Can you retype the part of the INSERT INTO tutorial between "INSERT INTO tasks (name, priority) VALUES ('My" and "worry about it.", inclusive?

Selected passage ::
_ _ _ _
INSERT INTO tasks (name, priority) VALUES ('My first task', 1);

You've probably noticed that in the second variant the id column is omitted. In this case, we inform the database management system of the desire to use auto-incrementation (a unique value is generated for us when a new record is inserted).

Of course, we can define the value of the id column ourselves, but it's more convenient not to worry about it.

The INSERT INTO statement also has a short form in which we can omit the column names:

INSERT INTO TABLE_NAME VALUES (value1, value2, value3, ..., valueN);

Let's look at how to use the INSERT INTO statement in our TODO project. Analyze the code in the editor.

import sqlite3
 
conn = sqlite3.connect('todo.db')
c = conn.cursor()
c.execute('''CREATE TABLE IF NOT EXISTS tasks (
id INTEGER PRIMARY KEY,
name TEXT NOT NULL,
priority INTEGER NOT NULL
);''')
c.execute('INSERT INTO tasks (name, priority) VALUES (?,?)', ('My first task', 1))

The mysterious characters ? used in the INSERT INTO statement are query parameters that are replaced with the correct values during the execution of the statement. In the above example, the first character ? will be replaced with My first task, while the second will be replaced with l.

This is to avoid an SQL injection attack in which malicious SQL is appended to a query that could possibly destroy our database. You can find more information about SQL injection and possible safeguard measures on the Internet.
_ _ _ _
Records supplied ::
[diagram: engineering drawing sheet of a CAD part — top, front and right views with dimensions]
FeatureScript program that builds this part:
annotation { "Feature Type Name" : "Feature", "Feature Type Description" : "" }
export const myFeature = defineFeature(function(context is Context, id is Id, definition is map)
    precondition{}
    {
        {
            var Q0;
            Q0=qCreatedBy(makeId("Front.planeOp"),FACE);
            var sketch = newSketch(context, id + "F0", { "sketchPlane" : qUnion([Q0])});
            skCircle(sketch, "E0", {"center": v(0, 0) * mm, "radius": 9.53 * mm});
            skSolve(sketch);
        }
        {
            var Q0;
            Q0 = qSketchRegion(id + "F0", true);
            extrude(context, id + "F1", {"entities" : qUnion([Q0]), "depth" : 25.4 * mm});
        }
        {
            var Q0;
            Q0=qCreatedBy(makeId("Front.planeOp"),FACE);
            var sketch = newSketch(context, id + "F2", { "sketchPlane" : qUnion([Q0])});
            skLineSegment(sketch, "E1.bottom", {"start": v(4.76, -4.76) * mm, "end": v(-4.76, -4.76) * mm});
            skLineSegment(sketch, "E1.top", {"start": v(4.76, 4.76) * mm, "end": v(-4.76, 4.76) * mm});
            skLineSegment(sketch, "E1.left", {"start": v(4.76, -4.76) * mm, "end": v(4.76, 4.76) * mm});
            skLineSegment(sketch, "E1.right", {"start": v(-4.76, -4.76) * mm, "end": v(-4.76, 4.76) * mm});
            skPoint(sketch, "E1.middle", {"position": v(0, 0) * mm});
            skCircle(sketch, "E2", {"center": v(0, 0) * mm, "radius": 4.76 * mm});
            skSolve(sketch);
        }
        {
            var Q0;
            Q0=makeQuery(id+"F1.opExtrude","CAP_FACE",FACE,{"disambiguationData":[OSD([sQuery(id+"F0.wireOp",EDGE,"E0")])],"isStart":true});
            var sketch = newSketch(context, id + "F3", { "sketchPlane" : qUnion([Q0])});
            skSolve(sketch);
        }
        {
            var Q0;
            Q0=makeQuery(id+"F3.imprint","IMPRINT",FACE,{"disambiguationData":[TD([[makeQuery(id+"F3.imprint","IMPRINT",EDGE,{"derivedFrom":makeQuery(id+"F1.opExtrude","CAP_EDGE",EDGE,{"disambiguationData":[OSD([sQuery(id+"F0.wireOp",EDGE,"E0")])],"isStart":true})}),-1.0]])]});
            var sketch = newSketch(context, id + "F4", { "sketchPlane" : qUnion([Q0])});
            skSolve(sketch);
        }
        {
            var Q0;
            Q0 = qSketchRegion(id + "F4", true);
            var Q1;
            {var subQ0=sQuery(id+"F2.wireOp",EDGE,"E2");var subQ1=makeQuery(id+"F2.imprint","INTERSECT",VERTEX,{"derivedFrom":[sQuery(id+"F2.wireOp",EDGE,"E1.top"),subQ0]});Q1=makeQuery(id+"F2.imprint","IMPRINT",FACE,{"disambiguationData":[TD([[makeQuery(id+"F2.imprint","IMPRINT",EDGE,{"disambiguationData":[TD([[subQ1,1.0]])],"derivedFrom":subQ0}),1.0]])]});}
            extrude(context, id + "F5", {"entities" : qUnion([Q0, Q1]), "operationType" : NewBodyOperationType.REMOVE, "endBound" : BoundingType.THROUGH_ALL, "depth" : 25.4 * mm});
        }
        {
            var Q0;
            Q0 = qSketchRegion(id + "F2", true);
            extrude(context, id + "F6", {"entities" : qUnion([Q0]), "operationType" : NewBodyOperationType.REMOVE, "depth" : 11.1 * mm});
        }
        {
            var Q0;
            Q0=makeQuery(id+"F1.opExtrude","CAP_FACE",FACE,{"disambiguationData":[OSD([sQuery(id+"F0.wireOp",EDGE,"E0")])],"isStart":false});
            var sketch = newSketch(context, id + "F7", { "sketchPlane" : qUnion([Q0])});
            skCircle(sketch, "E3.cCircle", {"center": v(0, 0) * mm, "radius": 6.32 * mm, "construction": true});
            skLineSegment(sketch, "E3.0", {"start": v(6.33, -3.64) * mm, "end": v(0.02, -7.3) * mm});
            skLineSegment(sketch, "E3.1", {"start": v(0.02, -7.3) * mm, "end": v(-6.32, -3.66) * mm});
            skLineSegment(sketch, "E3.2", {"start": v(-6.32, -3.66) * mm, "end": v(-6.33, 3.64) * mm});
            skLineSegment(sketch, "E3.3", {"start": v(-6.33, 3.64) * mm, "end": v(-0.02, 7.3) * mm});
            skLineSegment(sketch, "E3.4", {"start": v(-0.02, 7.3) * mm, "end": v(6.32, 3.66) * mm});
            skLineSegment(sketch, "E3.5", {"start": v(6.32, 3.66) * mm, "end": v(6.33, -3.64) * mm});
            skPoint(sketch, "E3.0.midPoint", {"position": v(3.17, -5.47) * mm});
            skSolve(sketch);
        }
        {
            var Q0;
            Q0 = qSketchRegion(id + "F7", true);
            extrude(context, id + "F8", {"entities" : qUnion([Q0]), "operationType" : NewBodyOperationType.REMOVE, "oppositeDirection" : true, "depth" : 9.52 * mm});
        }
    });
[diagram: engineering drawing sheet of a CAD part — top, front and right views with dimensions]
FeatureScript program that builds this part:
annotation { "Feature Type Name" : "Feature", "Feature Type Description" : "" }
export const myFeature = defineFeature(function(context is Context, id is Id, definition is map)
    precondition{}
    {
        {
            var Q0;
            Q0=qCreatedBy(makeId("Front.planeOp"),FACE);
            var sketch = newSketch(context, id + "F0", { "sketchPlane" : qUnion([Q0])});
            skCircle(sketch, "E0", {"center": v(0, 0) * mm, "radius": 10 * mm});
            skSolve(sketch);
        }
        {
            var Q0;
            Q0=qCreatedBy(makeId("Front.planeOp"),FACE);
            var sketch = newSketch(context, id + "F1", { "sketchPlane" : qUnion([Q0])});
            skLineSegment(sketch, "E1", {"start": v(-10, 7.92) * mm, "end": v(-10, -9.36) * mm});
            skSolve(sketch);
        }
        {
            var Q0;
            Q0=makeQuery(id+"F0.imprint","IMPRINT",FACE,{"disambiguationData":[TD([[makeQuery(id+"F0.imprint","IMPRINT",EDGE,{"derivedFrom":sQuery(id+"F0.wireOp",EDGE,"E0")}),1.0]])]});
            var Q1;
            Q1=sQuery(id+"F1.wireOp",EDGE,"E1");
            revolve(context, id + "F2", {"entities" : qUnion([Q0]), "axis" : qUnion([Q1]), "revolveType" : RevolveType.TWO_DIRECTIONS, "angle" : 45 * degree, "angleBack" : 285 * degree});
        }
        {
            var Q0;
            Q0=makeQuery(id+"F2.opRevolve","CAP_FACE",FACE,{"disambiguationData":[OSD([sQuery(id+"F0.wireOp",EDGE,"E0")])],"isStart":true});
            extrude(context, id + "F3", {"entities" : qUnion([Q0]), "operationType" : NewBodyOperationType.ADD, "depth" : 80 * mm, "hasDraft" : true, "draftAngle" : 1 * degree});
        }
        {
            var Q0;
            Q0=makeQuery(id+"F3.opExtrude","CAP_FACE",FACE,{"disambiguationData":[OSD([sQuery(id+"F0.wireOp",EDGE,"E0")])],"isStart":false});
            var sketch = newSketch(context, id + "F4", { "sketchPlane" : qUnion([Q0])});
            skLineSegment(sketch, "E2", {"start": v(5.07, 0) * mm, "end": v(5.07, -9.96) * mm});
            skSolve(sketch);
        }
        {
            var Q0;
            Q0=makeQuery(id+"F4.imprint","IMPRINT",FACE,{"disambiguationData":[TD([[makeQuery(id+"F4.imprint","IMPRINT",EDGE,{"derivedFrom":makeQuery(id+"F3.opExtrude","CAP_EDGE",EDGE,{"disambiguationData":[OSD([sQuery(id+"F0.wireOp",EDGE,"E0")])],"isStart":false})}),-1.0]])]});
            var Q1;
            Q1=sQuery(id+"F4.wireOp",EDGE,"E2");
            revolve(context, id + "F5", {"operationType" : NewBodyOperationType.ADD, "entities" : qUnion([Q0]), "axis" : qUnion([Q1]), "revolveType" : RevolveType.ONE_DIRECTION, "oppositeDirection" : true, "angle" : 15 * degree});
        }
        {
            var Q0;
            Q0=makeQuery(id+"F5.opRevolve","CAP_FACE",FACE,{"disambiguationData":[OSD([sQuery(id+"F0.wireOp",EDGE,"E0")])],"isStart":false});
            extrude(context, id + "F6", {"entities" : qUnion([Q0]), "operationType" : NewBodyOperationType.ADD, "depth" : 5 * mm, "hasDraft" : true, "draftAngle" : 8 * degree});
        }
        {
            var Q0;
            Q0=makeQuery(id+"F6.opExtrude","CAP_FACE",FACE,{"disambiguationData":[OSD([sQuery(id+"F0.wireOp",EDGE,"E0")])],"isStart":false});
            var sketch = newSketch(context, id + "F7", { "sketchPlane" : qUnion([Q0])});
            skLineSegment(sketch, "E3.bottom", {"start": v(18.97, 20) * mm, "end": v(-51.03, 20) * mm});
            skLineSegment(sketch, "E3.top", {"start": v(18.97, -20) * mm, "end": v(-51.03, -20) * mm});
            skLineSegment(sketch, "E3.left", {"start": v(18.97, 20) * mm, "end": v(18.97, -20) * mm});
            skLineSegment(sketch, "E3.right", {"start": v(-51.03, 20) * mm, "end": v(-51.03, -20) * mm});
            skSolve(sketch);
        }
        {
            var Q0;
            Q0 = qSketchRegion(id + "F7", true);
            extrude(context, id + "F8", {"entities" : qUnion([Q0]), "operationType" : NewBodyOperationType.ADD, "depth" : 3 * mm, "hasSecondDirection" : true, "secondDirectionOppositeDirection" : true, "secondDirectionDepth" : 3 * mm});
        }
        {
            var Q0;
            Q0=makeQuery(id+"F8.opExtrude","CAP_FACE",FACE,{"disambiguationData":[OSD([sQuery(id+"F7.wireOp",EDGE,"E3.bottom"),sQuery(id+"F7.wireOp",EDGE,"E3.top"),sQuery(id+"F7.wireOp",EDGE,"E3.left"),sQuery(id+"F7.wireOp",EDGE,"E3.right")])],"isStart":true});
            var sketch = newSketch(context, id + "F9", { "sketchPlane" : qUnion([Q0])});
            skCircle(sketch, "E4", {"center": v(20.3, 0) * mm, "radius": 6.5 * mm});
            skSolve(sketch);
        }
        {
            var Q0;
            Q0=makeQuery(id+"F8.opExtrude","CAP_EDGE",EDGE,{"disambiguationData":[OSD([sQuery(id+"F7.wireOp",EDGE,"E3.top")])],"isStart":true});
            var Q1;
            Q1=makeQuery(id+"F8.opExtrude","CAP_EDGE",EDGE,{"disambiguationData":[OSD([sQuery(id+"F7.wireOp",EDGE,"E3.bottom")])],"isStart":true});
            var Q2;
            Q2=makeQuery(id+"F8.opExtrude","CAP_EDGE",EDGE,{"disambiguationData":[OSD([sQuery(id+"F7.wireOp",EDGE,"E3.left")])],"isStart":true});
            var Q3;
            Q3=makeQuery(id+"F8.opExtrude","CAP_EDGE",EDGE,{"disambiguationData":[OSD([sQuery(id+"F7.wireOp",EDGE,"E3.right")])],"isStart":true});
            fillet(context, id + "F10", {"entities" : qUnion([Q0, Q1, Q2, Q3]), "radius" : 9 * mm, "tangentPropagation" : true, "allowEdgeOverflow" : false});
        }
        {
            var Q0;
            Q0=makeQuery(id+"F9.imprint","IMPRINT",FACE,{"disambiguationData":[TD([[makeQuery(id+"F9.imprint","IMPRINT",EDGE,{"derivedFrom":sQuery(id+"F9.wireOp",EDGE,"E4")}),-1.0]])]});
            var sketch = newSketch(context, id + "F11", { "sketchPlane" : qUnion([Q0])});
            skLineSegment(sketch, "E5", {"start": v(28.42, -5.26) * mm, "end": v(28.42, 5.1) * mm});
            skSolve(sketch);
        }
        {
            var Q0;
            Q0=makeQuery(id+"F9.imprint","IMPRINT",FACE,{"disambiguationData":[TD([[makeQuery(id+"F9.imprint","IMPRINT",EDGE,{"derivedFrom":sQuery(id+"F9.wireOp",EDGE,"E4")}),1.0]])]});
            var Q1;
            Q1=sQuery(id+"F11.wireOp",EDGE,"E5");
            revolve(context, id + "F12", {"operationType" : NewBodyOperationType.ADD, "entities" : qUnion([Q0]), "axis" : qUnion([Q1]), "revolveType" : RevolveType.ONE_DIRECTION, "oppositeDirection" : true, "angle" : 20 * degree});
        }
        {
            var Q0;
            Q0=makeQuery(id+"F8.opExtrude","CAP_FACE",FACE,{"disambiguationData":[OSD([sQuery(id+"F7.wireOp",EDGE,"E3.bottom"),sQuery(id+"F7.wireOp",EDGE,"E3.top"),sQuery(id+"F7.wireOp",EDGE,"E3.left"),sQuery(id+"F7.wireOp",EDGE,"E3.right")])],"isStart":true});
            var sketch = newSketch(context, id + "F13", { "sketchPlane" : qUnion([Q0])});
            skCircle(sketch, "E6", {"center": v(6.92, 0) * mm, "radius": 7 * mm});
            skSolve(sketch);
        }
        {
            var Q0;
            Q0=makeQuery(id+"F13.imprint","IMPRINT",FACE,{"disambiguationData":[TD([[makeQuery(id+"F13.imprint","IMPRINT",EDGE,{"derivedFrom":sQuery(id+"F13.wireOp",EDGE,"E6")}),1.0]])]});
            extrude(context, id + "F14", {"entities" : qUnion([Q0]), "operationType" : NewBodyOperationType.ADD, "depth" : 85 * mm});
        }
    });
_ _ _ _
Written answer ::
INSERT INTO tasks (name, priority) VALUES ('My first task', 1);

You've probably noticed that in the second variant the id column is omitted. In this case, we inform the database management system of the desire to use auto-incrementation (a unique value is generated for us when a new record is inserted).

Of course, we can define the value of the id column ourselves, but it's more convenient not to worry about it.